> [TASK OBJECTIVE] Look through the listing below, and wherever a line has the string "della", copy it.

> [AVAILABLE DATA]
[Start of section]
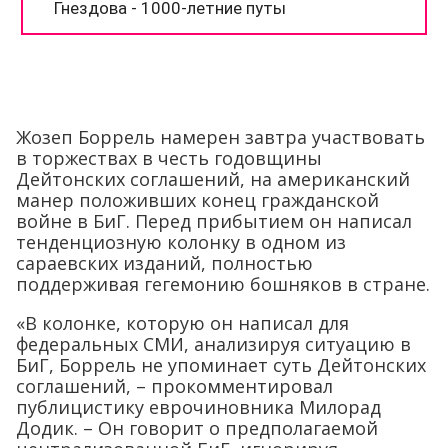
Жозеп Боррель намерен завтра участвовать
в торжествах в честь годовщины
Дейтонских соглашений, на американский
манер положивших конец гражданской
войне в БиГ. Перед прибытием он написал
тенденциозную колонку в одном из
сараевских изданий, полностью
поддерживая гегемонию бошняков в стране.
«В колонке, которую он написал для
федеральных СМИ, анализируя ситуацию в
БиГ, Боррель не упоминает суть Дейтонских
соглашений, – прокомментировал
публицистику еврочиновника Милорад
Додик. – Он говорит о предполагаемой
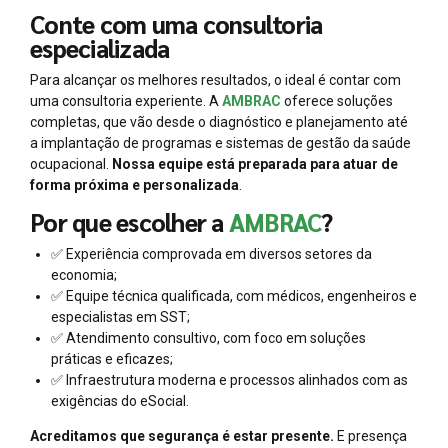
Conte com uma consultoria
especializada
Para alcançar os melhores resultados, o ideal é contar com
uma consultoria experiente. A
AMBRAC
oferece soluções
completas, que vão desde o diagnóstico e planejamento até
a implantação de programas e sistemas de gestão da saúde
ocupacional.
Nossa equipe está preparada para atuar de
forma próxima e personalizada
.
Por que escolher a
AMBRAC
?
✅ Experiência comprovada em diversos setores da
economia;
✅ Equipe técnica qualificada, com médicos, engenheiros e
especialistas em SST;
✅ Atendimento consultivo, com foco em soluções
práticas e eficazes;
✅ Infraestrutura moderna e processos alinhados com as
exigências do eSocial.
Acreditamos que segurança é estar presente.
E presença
[End of section]
[Start of section]
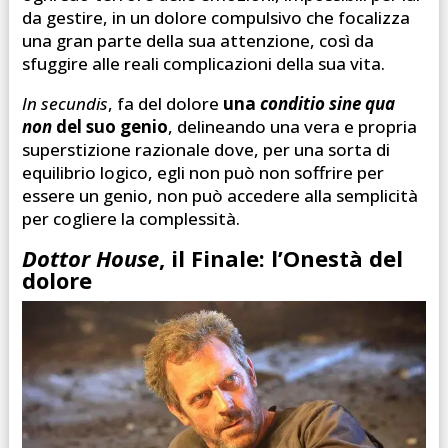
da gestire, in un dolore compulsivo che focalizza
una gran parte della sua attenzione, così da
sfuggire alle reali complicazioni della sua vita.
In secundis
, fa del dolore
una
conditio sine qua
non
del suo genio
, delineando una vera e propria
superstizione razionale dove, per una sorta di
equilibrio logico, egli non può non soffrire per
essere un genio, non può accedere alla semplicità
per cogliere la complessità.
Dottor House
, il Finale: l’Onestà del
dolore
[End of section]
> [RESULT OF THIS EXERCISE]
una gran parte della sua attenzione, così da
sfuggire alle reali complicazioni della sua vita.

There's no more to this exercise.